Я от души сочувствовал нашему главному редактору: ведь если Зобры, как и его предшественник, станет невозвращенцем, а такого известия мы ожидали буквально с часу на час, то всю тяжесть ответственности придется нести именно шефу. Уже по его лицу, с которым он сидел на очередной летучке, было видно, как шеф переживает. Он поручил вести летучку внешнеполитическому редактору и, казалось, безо всякого интереса отнесся к заявлению для печати, которое мы предварительно обсудили и окончательный текст которого велели подготовить мне. Решено обвинить Зобры в нелегальном вывозе валюты и в похищении редакционных материалов. Пока я записывал раздававшиеся со всех сторон подсказки моих коллег, телефонистка с коммутатора объявила, что поступил срочный телефонный разговор из Стокгольма.

На сей раз шеф не взял трубку сам, а попросил сделать это внешнеполитического редактора. Каждый из нас подумал, что вот сейчас секретарша из стокгольмского корпункта огласит давно ожидаемую страшную весть. И вдруг послышался голос Зобры. Как весело рассказывал он о своей аварии! С каким юмором описал дни, которые провалялся на глухом хуторе, где обитали самогонщики! Он даже не замедлил предложить для рубрики «Пестрая смесь» корреспонденцию под названием «По вине косули». Лиц наших он, разумеется, не видел — а мы сидели окаменев и хранили ледяное молчание, — однако Зобры все же догадался извиниться за запоздалый звонок, после чего попросил дальнейших инструкций.

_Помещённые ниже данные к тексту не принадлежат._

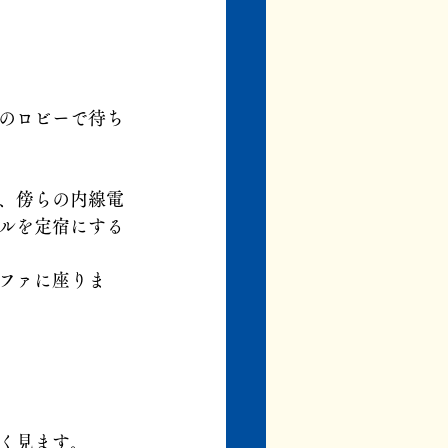
のロビーで待ち
、傍らの内線電
ルを定宿にする
ファに座りま
く見ます。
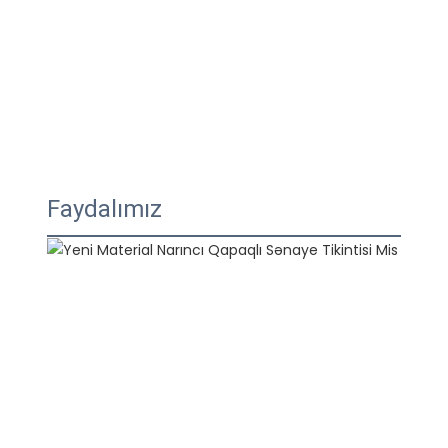
Faydalımız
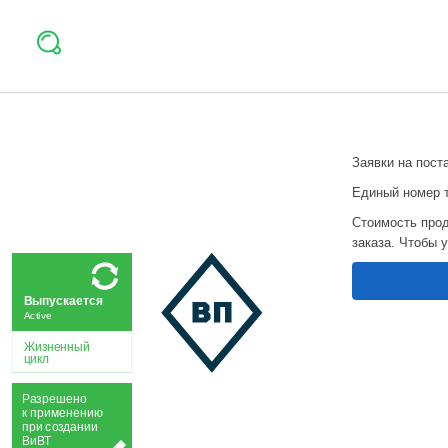
Заявки на пост
Единый номер 
Стоимость прод
заказа. Чтобы 
Выпускается
Active
Жизненный
цикл
Р
а
зрешено
к применению
при
с
о
з
дании
Ви
В
Т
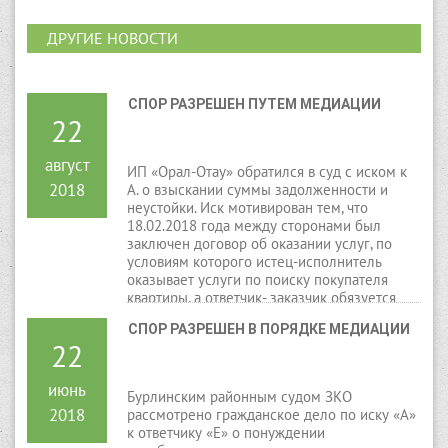
ДРУГИЕ НОВОСТИ
СПОР РАЗРЕШЕН ПУТЕМ МЕДИАЦИИ
22
август
ИП «Орал-Отау» обратился в суд с иском к
2018
А. о взыскании суммы задолженности и
неустойки. Иск мотивирован тем, что
18.02.2018 года между сторонами был
заключен договор об оказании услуг, по
условиям которого истец-исполнитель
оказывает услуги по поиску покупателя
квартиры, а ответчик- заказчик обязуется
оплатить услуги исполнителя в размере 300
СПОР РАЗРЕШЕН В ПОРЯДКЕ МЕДИАЦИИ
000 тенге.
22
июнь
Бурлинским районным судом ЗКО
2018
рассмотрено гражданское дело по иску «А»
к ответчику «Е» о понуждении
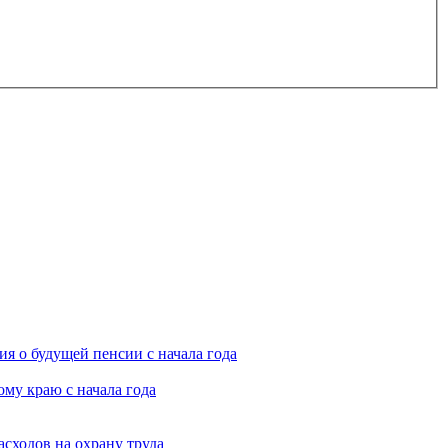
я о будущей пенсии с начала года
му краю с начала года
асходов на охрану труда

Неожиданно трубку потребовал главный редактор; с закрытыми глазами, на одном дыхании он приказал Зобры немедленно вернуться в редакцию и добавил в напряженную тишину:

— Потрудитесь сообщить телеграммой время прибытия.

Потом шеф бросил трубку и, не прощаясь, стремительно покинул конференц-зал, а мы остались сидеть, остолбенев от удивления.

Через десяток минут я все узнаю: ведь я телеграфировал им время приезда, значит, меня кто-то встретит — хорошо бы Барато, хорошо бы именно он, потому что с ним можно говорить откровенно и обо всем, а я и хочу узнать все.

Опоздание не объявлялось, значит, остается меньше десяти минут; несомненно, он будет потрясен, разгневан, выйдет из себя, захочет опровергнуть все, что выплыло наружу за то время, пока он числился без вести пропавшим. Только с каким красноречием ни оспаривай частности, нашего общего мнения ему уже не изменить, нет, не изменить, ибо в этом мнении мы единодушны.